Negative perception of Vodou
Vodou, which was until recently, pejoratively, and inaccurately spelled as “voodoo” has been misrepresented and misunderstood across the region and the world. The portrayal of Vodou as inauthentic has prompted politicians and public commentators in Guyana to describe any negative events as influenced by “voodoo.” This tendency, probably unintentional, reflects a deep-seated pattern of anti-blackness reminiscent of Haiti’s historical treatment. Pat Robertson, the late prominent US evangelical figure claimed that the Haiti earthquake disaster of 2010 was a result of a historical “pact with the devil.” This statement was widely criticised for its insensitivity and hostility, reflecting a deep-seated mischaracterization of Haitian history and culture, particularly the role of Vodou as a religion deeply embedded in the struggle for Haitian freedom and identity.
UN ‘relief’ and tragedy
Peter Hallward, in a detailed examination of the criminal fiasco of international aid to Haiti, stated, “One of the most striking features of the relief effort was the almost automatic decision of the ‘international community’ to work through their own agencies and NGOs, rather than the Haitian state or grassroots popular organisations. For every dollar of US aid to Haiti in the first weeks after the disaster, only a single penny was received by the Haitian government. Six months on, of the US$1.8 billion for earthquake relief sent to Haiti…’less than 2.9% has so far gone to the government.’… Haiti’s president René Préval and his ministers began to complain more loudly about the way foreign governments and NGOs had taken control of the relief and reconstruction effort.” Finally, Préval “called on the United States to ‘stop sending food aid’ to Haiti ‘so that our economy can recover and create jobs.’”

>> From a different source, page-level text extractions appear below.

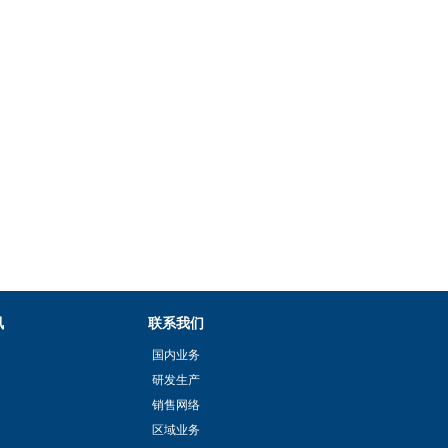
讯
联系我们
国内业务
研发生产
销售网络
区域业务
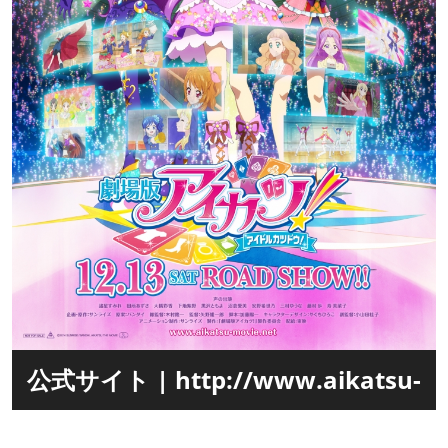
公式サイト | http://www.aikatsu-
movie.net/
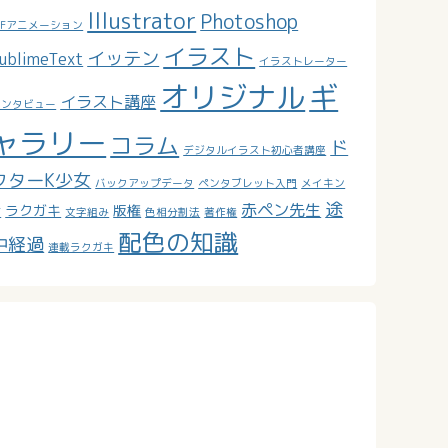
Illustrator
Photoshop
IFアニメーション
イラスト
イッテン
ublimeText
イラストレーター
オリジナル
ギ
イラスト講座
インタビュー
ャラリー
コラム
ド
デジタルイラスト初心者講座
クターK少女
バックアップデータ
ペンタブレット入門
メイキン
途
赤ペン先生
ラクガキ
版権
グ
文字組み
色相分割法
著作権
配色の知識
中経過
連載ラクガキ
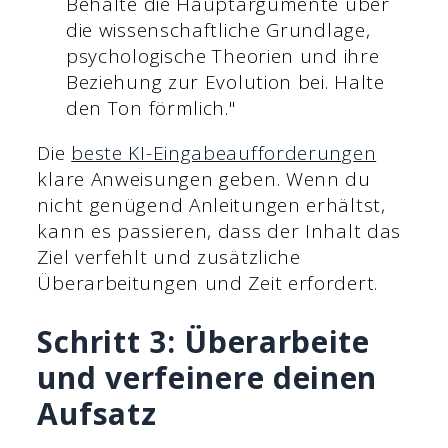
Behalte die Hauptargumente über
die wissenschaftliche Grundlage,
psychologische Theorien und ihre
Beziehung zur Evolution bei. Halte
den Ton förmlich."
Die
beste KI-Eingabeaufforderungen
klare Anweisungen geben. Wenn du
nicht genügend Anleitungen erhältst,
kann es passieren, dass der Inhalt das
Ziel verfehlt und zusätzliche
Überarbeitungen und Zeit erfordert.
Schritt 3: Überarbeite
und verfeinere deinen
Aufsatz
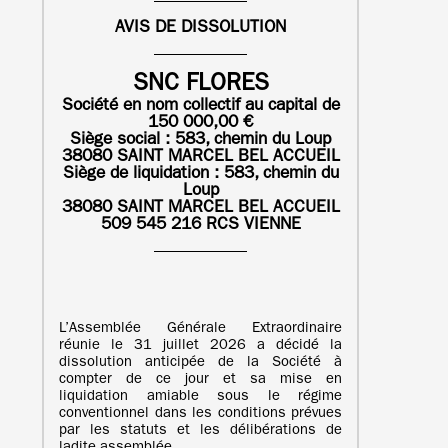
AVIS DE DISSOLUTION
SNC FLORES
Société en nom collectif au capital de
150 000,00 €
Siège social : 583, chemin du Loup
38080 SAINT MARCEL BEL ACCUEIL
Siège de liquidation :
583, chemin du
Loup
38080 SAINT MARCEL BEL ACCUEIL
509 545 216 RCS VIENNE
L’Assemblée Générale Extraordinaire
réunie le 31 juillet 2026 a décidé la
dissolution anticipée de la Société à
compter de ce jour et sa mise en
liquidation amiable sous le régime
conventionnel dans les conditions prévues
par les statuts et les délibérations de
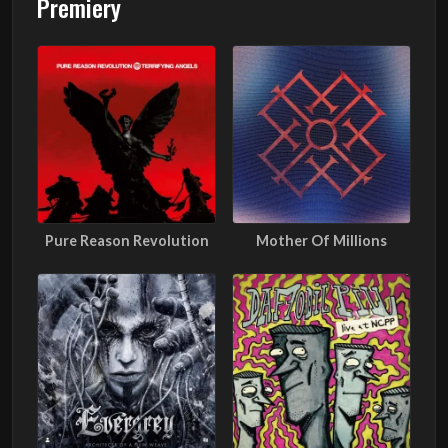
Premiery
Pure Reason Revolution
Mother Of Millions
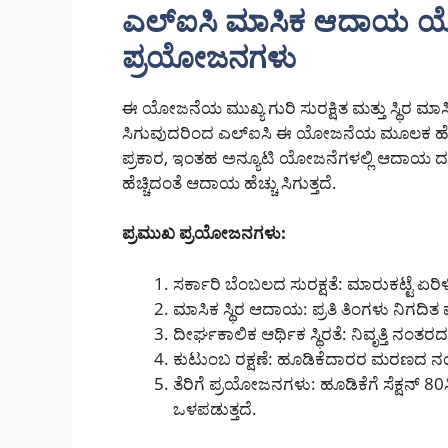
ಎಲ್‌ಐಸಿ ಮಾಸಿಕ ಆದಾಯ ಯ
ಪ್ರಯೋಜನಗಳು
ಈ ಯೋಜನೆಯ ಮುಖ್ಯ ಗುರಿ ಸುರಕ್ಷಿತ ಮತ್ತು ಸ್ಥಿರ ಮಾಸ
ಸಿಗುವುದರಿಂದ ಎಲ್‌ಐಸಿ ಈ ಯೋಜನೆಯ ಮೂಲಕ ಹೆಚ್ಚಿ
ಪ್ರಕಾರ, ಇಂತಹ ಅನ್ಯೂಟಿ ಯೋಜನೆಗಳಲ್ಲಿ ಆದಾಯ ದ
ಹೆಚ್ಚಿದಂತೆ ಆದಾಯ ಹೆಚ್ಚು ಸಿಗುತ್ತದೆ.
ಪ್ರಮುಖ ಪ್ರಯೋಜನಗಳು:
ಸರ್ಕಾರಿ ಬೆಂಬಲದ ಸುರಕ್ಷತೆ: ಮಾರುಕಟ್ಟೆ ಏರಿ
ಮಾಸಿಕ ಸ್ಥಿರ ಆದಾಯ: ಪ್ರತಿ ತಿಂಗಳು ನಿಗದಿತ 
ದೀರ್ಘಕಾಲಿಕ ಆರ್ಥಿಕ ಸ್ಥಿರತೆ: ನಿವೃತ್ತಿ ನಂತ
ಕುಟುಂಬ ರಕ್ಷಣೆ: ಹೂಡಿಕೆದಾರರ ಮರಣದ ನಂತ
ತೆರಿಗೆ ಪ್ರಯೋಜನಗಳು: ಹೂಡಿಕೆಗೆ ಸೆಕ್ಷನ್ 8
ಒಳಪಡುತ್ತದೆ.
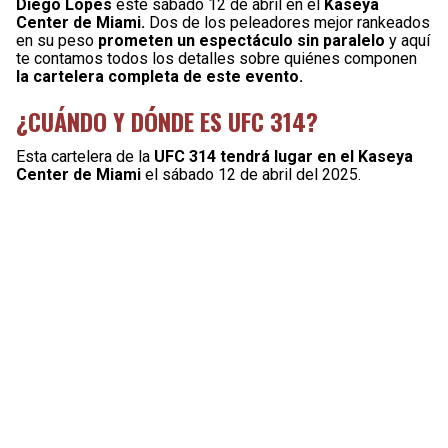
Diego Lopes
este sábado 12 de abril en el
Kaseya
Center de Miami.
Dos de los peleadores mejor rankeados
en su peso
prometen un espectáculo sin paralelo
y aquí
te contamos todos los detalles sobre quiénes componen
la cartelera completa de este evento.
¿CUÁNDO Y DÓNDE ES UFC 314?
Esta cartelera de la
UFC 314 tendrá lugar en el Kaseya
Center de Miami
el sábado 12 de abril del 2025.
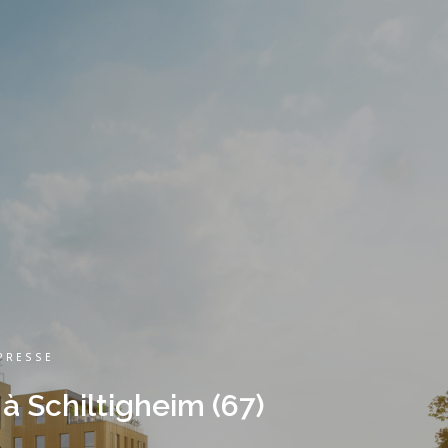
PRESSE
 Schiltigheim (67)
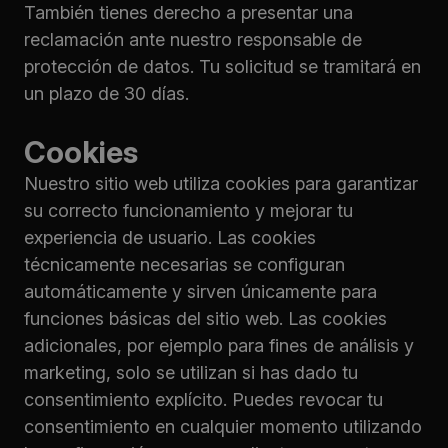
También tienes derecho a presentar una
reclamación ante nuestro responsable de
protección de datos. Tu solicitud se tramitará en
un plazo de 30 días.
Cookies
Nuestro sitio web utiliza cookies para garantizar
su correcto funcionamiento y mejorar tu
experiencia de usuario. Las cookies
técnicamente necesarias se configuran
automáticamente y sirven únicamente para
funciones básicas del sitio web. Las cookies
adicionales, por ejemplo para fines de análisis y
marketing, solo se utilizan si has dado tu
consentimiento explícito. Puedes revocar tu
consentimiento en cualquier momento utilizando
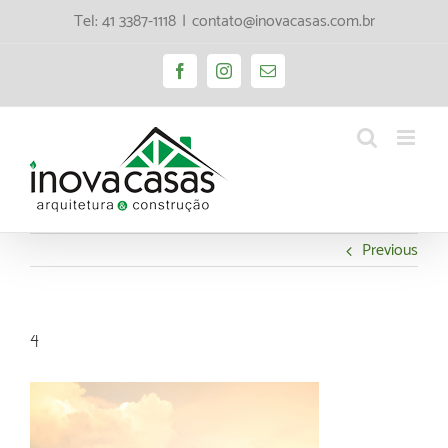
Tel: 41 3387-1118
|
contato@inovacasas.com.br
Previous
4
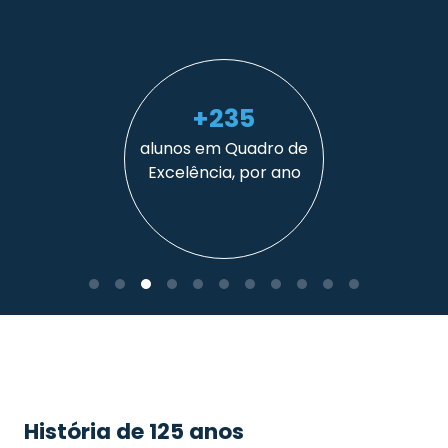
+235
alunos em Quadro de
Excelência, por ano
História de 125 anos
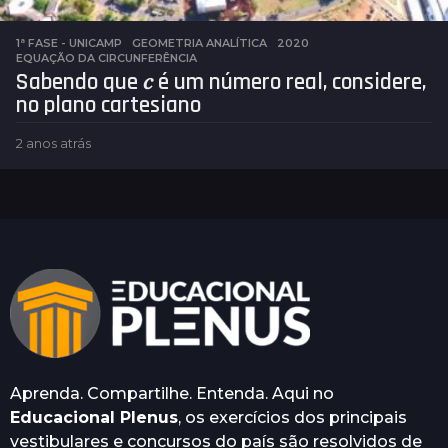
1ª FASE - UNICAMP
,
GEOMETRIA ANALÍTICA
2020
,
EQUAÇÃO DA CIRCUNFERÊNCIA
Sabendo que 𝑐 é um número real, considere,
no plano cartesiano
2 anos atrás
2
a
n
o
s
a
t
r
á
s
Aprenda. Compartilhe. Entenda. Aqui no
Educacional Plenus
, os exercícios dos principais
vestibulares e concursos do país são resolvidos de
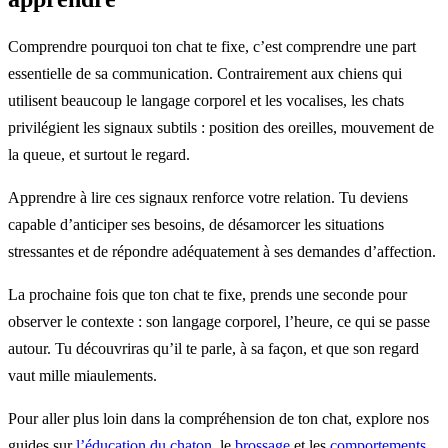
Comprendre pourquoi ton chat te fixe, c’est comprendre une part
essentielle de sa communication. Contrairement aux chiens qui
utilisent beaucoup le langage corporel et les vocalises, les chats
privilégient les signaux subtils : position des oreilles, mouvement de
la queue, et surtout le regard.
Apprendre à lire ces signaux renforce votre relation. Tu deviens
capable d’anticiper ses besoins, de désamorcer les situations
stressantes et de répondre adéquatement à ses demandes d’affection.
La prochaine fois que ton chat te fixe, prends une seconde pour
observer le contexte : son langage corporel, l’heure, ce qui se passe
autour. Tu découvriras qu’il te parle, à sa façon, et que son regard
vaut mille miaulements.
Pour aller plus loin dans la compréhension de ton chat, explore nos
guides sur
l’éducation du chaton
, le
brossage
et les
comportements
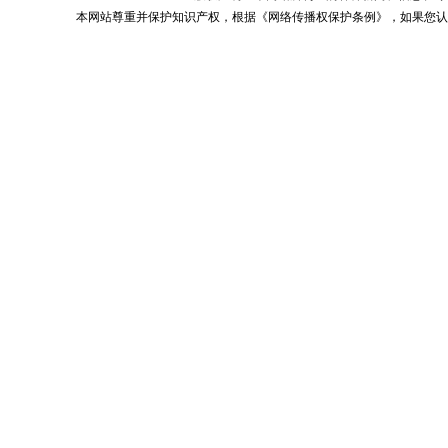
本网站尊重并保护知识产权，根据《网络传播权保护条例》，如果您认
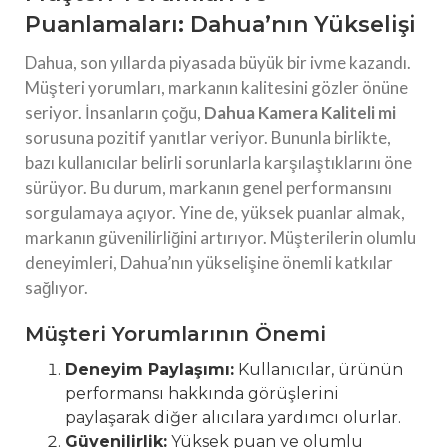
Puanlamaları: Dahua’nın Yükselişi
Dahua, son yıllarda piyasada büyük bir ivme kazandı.
Müşteri yorumları, markanın kalitesini gözler önüne
seriyor. İnsanların çoğu,
Dahua Kamera Kaliteli mi
sorusuna pozitif yanıtlar veriyor. Bununla birlikte,
bazı kullanıcılar belirli sorunlarla karşılaştıklarını öne
sürüyor. Bu durum, markanın genel performansını
sorgulamaya açıyor. Yine de, yüksek puanlar almak,
markanın güvenilirliğini artırıyor. Müşterilerin olumlu
deneyimleri, Dahua’nın yükselişine önemli katkılar
sağlıyor.
Müşteri Yorumlarının Önemi
Deneyim Paylaşımı:
Kullanıcılar, ürünün
performansı hakkında görüşlerini
paylaşarak diğer alıcılara yardımcı olurlar.
Güvenilirlik:
Yüksek puan ve olumlu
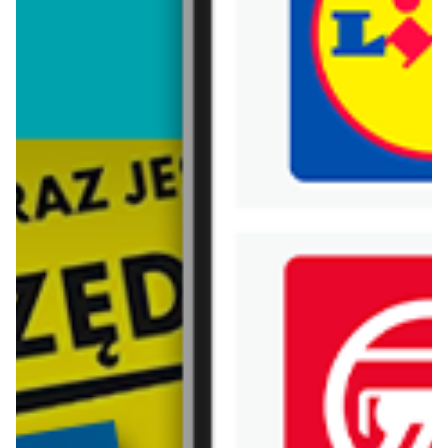
Trafiłeś na nieaktualną gazetkę
Zobacz aktualne gazetki Blix!
aktualna
aktualna
Smyk
4kidspoint
Nowości 2026
Back to School 2026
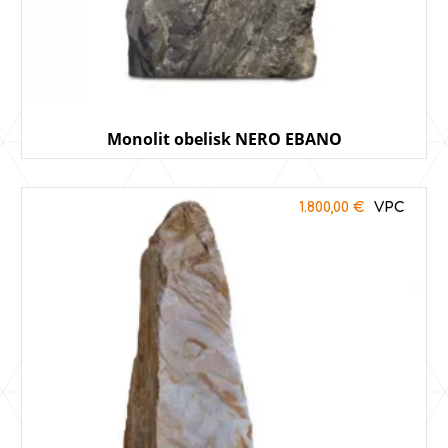
Monolit obelisk NERO EBANO
1.800,00
€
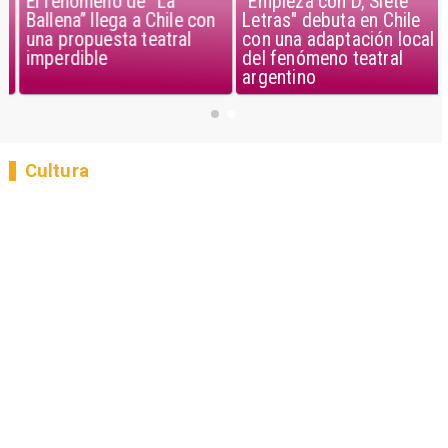
El fenómeno de “La
"Empieza con D, Siete
Ballena” llega a Chile con
Letras" debuta en Chile
una propuesta teatral
con una adaptación local
imperdible
del fenómeno teatral
argentino
Cultura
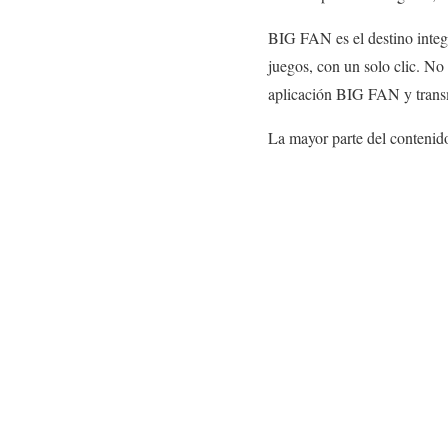
BIG FAN es el destino integr
juegos, con un solo clic. No 
aplicación BIG FAN y transmi
La mayor parte del contenido 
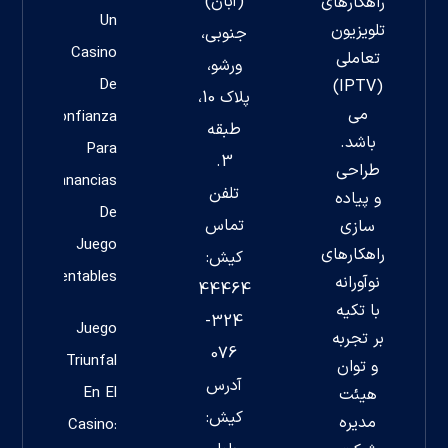
(آبان)
راهکارهای
Un
تلویزیون
جنوبی،
Casino
تعاملی
ورشو،
De
(IPTV)
پلاک 10،
می
Confianza
طبقه
باشد.
Para
3.
طراحی
Ganancias
تلفن
و پیاده
De
تماس
سازی
Juego
راهکارهای
کیش:
Rentables
نوآورانه
44464
با تکیه
324-
Juego
بر تجربه
076
Triunfal
و توان
آدرس
En El
هیئت
کیش:
مدیره
Casino:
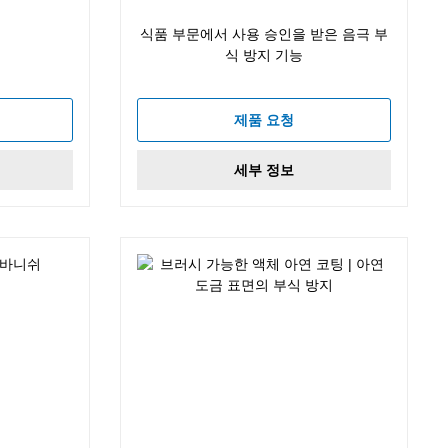
식품 부문에서 사용 승인을 받은 음극 부
식 방지 기능
제품 요청
세부 정보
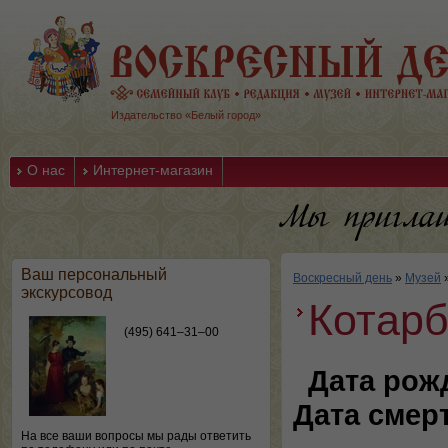
Издательство «Белый город»
О нас
Интернет-магазин
Ваш персональный
Воскресный день
»
Музей
экскурсовод
Котарб
(495) 641–31–00
Дата рож
Дата смер
На все ваши вопросы мы рады ответить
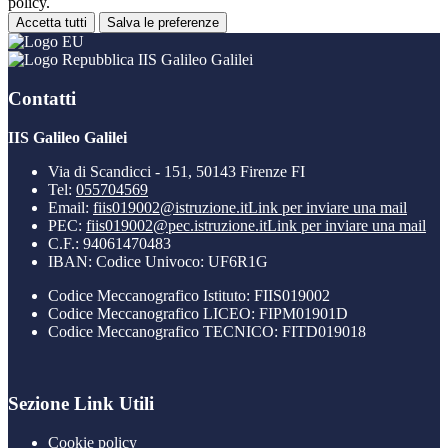
policy.
Accetta tutti
Salva le preferenze
IIS Galileo Galilei
Contatti
IIS Galileo Galilei
Via di Scandicci - 151, 50143 Firenze FI
Tel:
055704569
Email:
fiis019002@istruzione.it
Link per inviare una mail
PEC:
fiis019002@pec.istruzione.it
Link per inviare una mail
C.F.: 94061470483
IBAN: Codice Univoco: UF6R1G
Codice Meccanografico Istituto: FIIS019002
Codice Meccanografico LICEO: FIPM01901D
Codice Meccanografico TECNICO: FITD019018
Sezione Link Utili
Cookie policy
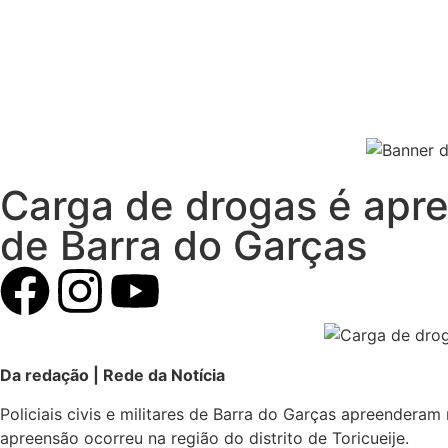
Carga de drogas é apre
de Barra do Garças
Da redação | Rede da Notícia
Policiais civis e militares de Barra do Garças apreender
apreensão ocorreu na região do distrito de Toricueije.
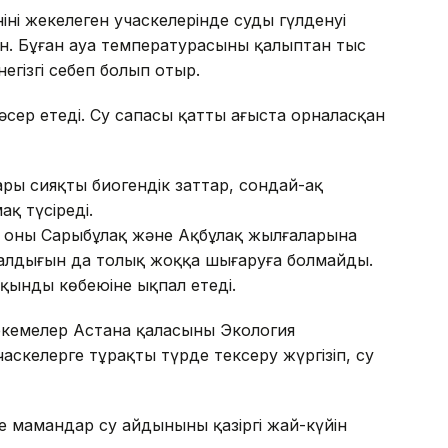
нің жекелеген учаскелерінде судың гүлденуі
. Бұған ауа температурасының қалыптан тыс
негізгі себеп болып отыр.
әсер етеді. Су сапасы қатты ағыста орналасқан
ры сияқты биогендік заттар, сондай-ақ
қ түсіреді.
н оның Сарыбұлақ және Ақбұлақ жылғаларына
малдығын да толық жоққа шығаруға болмайды.
қынды көбеюіне ықпал етеді.
екемелер Астана қаласының Экология
аскелерге тұрақты түрде тексеру жүргізіп, су
е мамандар су айдынының қазіргі жай-күйін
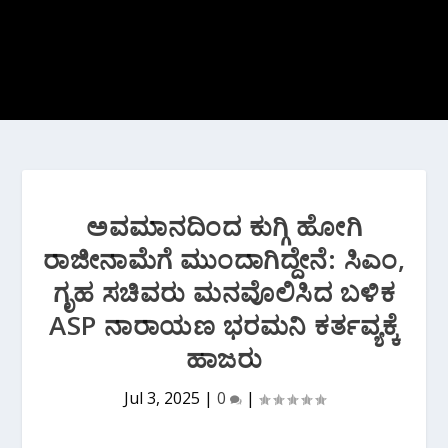
ಅವಮಾನದಿಂದ ಕುಗ್ಗಿ ಹೋಗಿ
ರಾಜೀನಾಮೆಗೆ ಮುಂದಾಗಿದ್ದೇನೆ: ಸಿಎಂ,
ಗೃಹ ಸಚಿವರು ಮನವೊಲಿಸಿದ ಬಳಿಕ
ASP ನಾರಾಯಣ ಭರಮನಿ ಕರ್ತವ್ಯಕ್ಕೆ
ಹಾಜರು
Jul 3, 2025
|
0
|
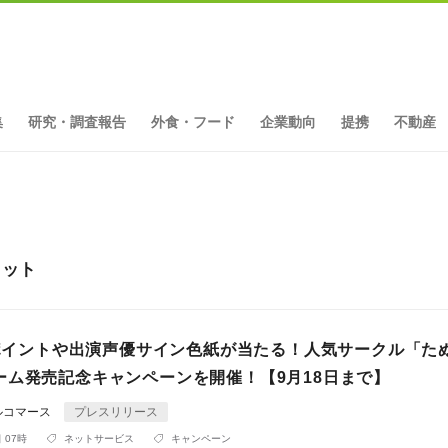
集
研究・調査報告
外食・フード
企業動向
提携
不動産
ヒット
00ポイントや出演声優サイン色紙が当たる！人気サークル「た
ーム発売記念キャンペーンを開催！【9月18日まで】
ルコマース
プレスリリース
 07時
ネットサービス
キャンペーン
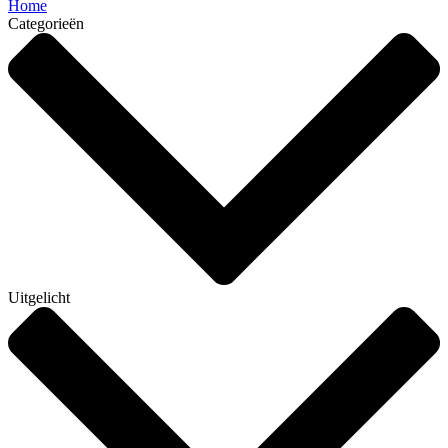
Home
Categorieën
Uitgelicht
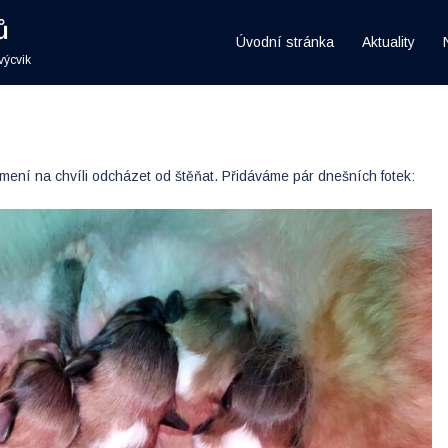
ů
Úvodní stránka
Aktuality
výcvik
mení na chvíli odcházet od štěňat. Přidáváme pár dnešních fotek:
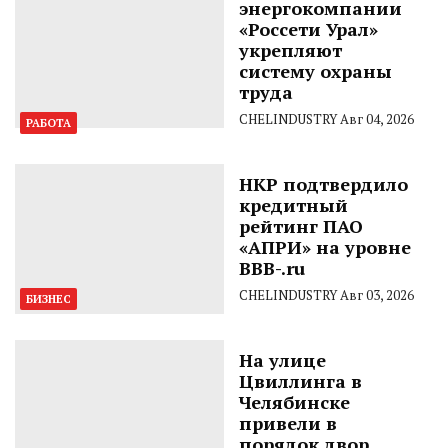
энергокомпании
«Россети Урал»
укрепляют
систему охраны
труда
CHELINDUSTRY
Авг 04, 2026
РАБОТА
НКР подтвердило
кредитный
рейтинг ПАО
«АПРИ» на уровне
BBB-.ru
CHELINDUSTRY
Авг 03, 2026
БИЗНЕС
На улице
Цвиллинга в
Челябинске
привели в
порядок двор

Outsourcing Haitian security
The recent decision to deploy Kenyan police to Haiti, currently stalled due to opposition from Kenya, underscores a broader trend of external entities influencing domestic security strategies—a method that eerily echoes colonial-era practices of outsourcing control to maintain influence while sidestepping direct accountability. This approach not only raises serious questions about national sovereignty but also casts doubt on the long-term effectiveness of such security interventions. Similarly, the UK’s controversial initiative to relocate detained refugees to Rwanda is a modern reflection of these age-old tactics, suggesting a persistent reliance on outsourcing as a means of dealing with complex issues at arm’s length.
Haiti’s own tumultuous history, rife with foreign interventions that have often worked against its interests, urgently necessitates a critical reassessment of its position on the global stage. Instead of being perpetually cast in the role of a victim of tragedy, it is high time that Haiti’s enduring struggle for freedom and self-determination is recognised and supported. The resilience and historical legacy of the Haitian people offer hopes for overcoming current challenges. By embracing these strengths, Haiti can work towards reclaiming its sovereignty and revitalising its economy, demonstrating to the world and to its Caricom neighbours the true potential of its 12 million-strong population.